[Dataset entries]
++++++++++++++++++++
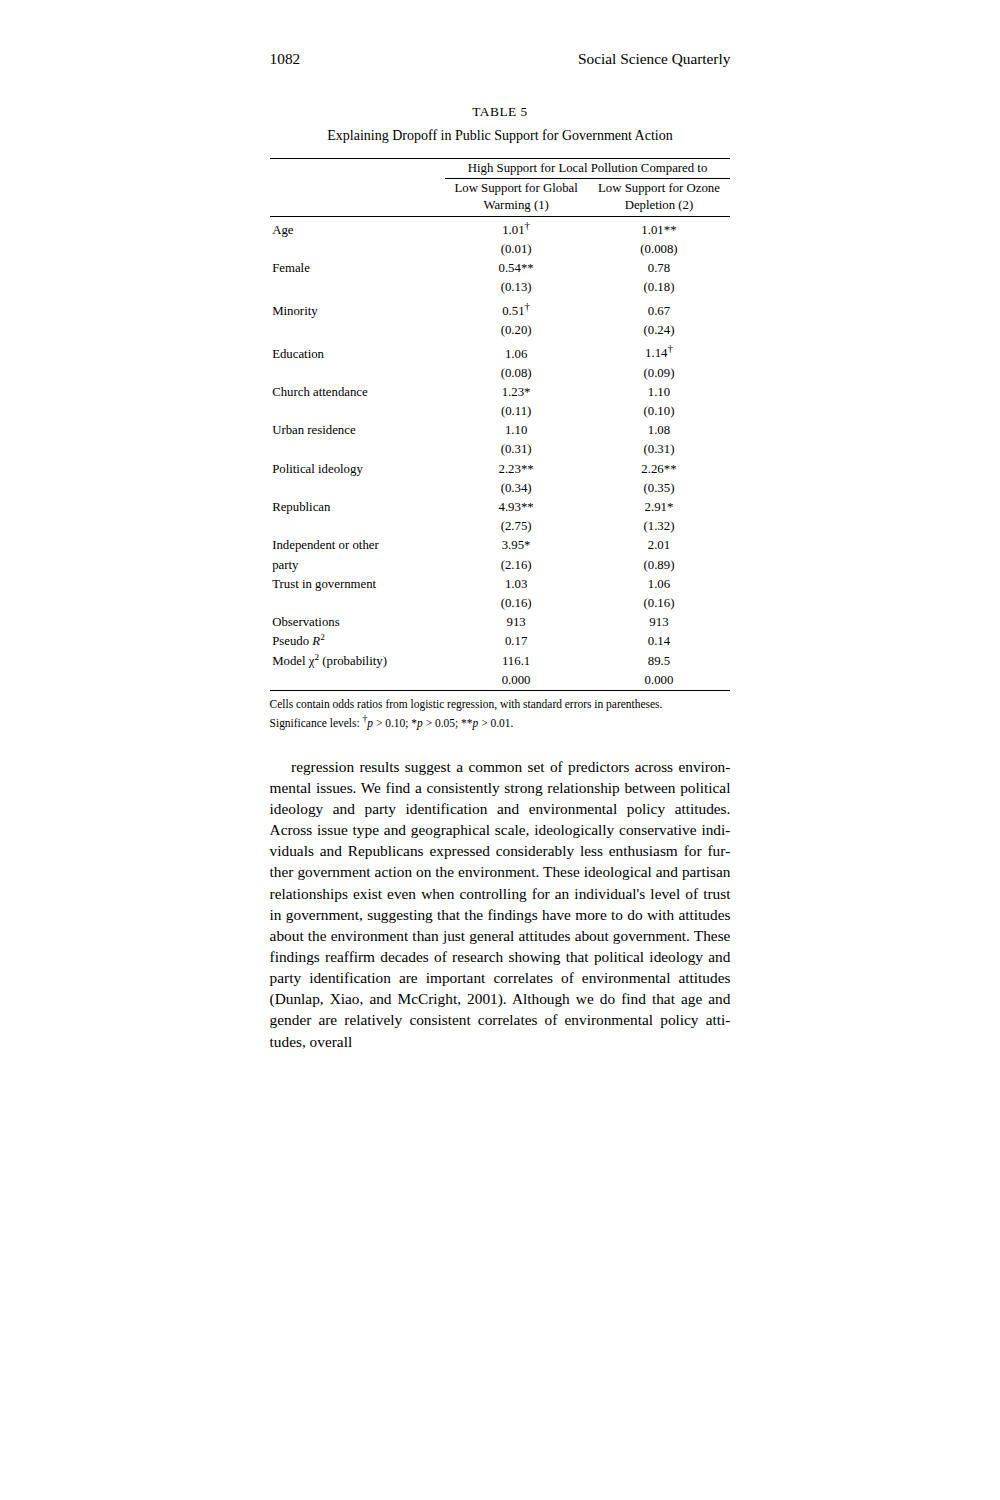1082 Social Science Quarterly
TABLE 5
Explaining Dropoff in Public Support for Government Action
| | High Support for Local Pollution Compared to |
| --- | --- |
| | Low Support for Global Warming (1) | Low Support for Ozone Depletion (2) |
| Age | 1.01 † | 1.01** |
| | (0.01) | (0.008) |
| Female | 0.54** | 0.78 |
| | (0.13) | (0.18) |
| Minority | 0.51 † | 0.67 |
| | (0.20) | (0.24) |
| Education | 1.06 | 1.14 † |
| | (0.08) | (0.09) |
| Church attendance | 1.23* | 1.10 |
| | (0.11) | (0.10) |
| Urban residence | 1.10 | 1.08 |
| | (0.31) | (0.31) |
| Political ideology | 2.23** | 2.26** |
| | (0.34) | (0.35) |
| Republican | 4.93** | 2.91* |
| | (2.75) | (1.32) |
| Independent or other | 3.95* | 2.01 |
| party | (2.16) | (0.89) |
| Trust in government | 1.03 | 1.06 |
| | (0.16) | (0.16) |
| Observations | 913 | 913 |
| Pseudo R 2 | 0.17 | 0.14 |
| Model χ 2 (probability) | 116.1 | 89.5 |
| | 0.000 | 0.000 |
Cells contain odds ratios from logistic regression, with standard errors in parentheses.
Significance levels: †p > 0.10; *p > 0.05; **p > 0.01.
regression results suggest a common set of predictors across environmental issues. We find a consistently strong relationship between political ideology and party identification and environmental policy attitudes. Across issue type and geographical scale, ideologically conservative individuals and Republicans expressed considerably less enthusiasm for further government action on the environment. These ideological and partisan relationships exist even when controlling for an individual's level of trust in government, suggesting that the findings have more to do with attitudes about the environment than just general attitudes about government. These findings reaffirm decades of research showing that political ideology and party identification are important correlates of environmental attitudes (Dunlap, Xiao, and McCright, 2001). Although we do find that age and gender are relatively consistent correlates of environmental policy attitudes, overall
++++++++++++++++++++
## YOUR INSTRUCTIONS
Go back to the records above and write them out exactly, without the pictures.

## THE ANSWER
1082 Social Science Quarterly
TABLE 5
Explaining Dropoff in Public Support for Government Action
| | High Support for Local Pollution Compared to |
| --- | --- |
| | Low Support for Global Warming (1) | Low Support for Ozone Depletion (2) |
| Age | 1.01 † | 1.01** |
| | (0.01) | (0.008) |
| Female | 0.54** | 0.78 |
| | (0.13) | (0.18) |
| Minority | 0.51 † | 0.67 |
| | (0.20) | (0.24) |
| Education | 1.06 | 1.14 † |
| | (0.08) | (0.09) |
| Church attendance | 1.23* | 1.10 |
| | (0.11) | (0.10) |
| Urban residence | 1.10 | 1.08 |
| | (0.31) | (0.31) |
| Political ideology | 2.23** | 2.26** |
| | (0.34) | (0.35) |
| Republican | 4.93** | 2.91* |
| | (2.75) | (1.32) |
| Independent or other | 3.95* | 2.01 |
| party | (2.16) | (0.89) |
| Trust in government | 1.03 | 1.06 |
| | (0.16) | (0.16) |
| Observations | 913 | 913 |
| Pseudo R 2 | 0.17 | 0.14 |
| Model χ 2 (probability) | 116.1 | 89.5 |
| | 0.000 | 0.000 |
Cells contain odds ratios from logistic regression, with standard errors in parentheses.
Significance levels: †p > 0.10; *p > 0.05; **p > 0.01.
regression results suggest a common set of predictors across environmental issues. We find a consistently strong relationship between political ideology and party identification and environmental policy attitudes. Across issue type and geographical scale, ideologically conservative individuals and Republicans expressed considerably less enthusiasm for further government action on the environment. These ideological and partisan relationships exist even when controlling for an individual's level of trust in government, suggesting that the findings have more to do with attitudes about the environment than just general attitudes about government. These findings reaffirm decades of research showing that political ideology and party identification are important correlates of environmental attitudes (Dunlap, Xiao, and McCright, 2001). Although we do find that age and gender are relatively consistent correlates of environmental policy attitudes, overall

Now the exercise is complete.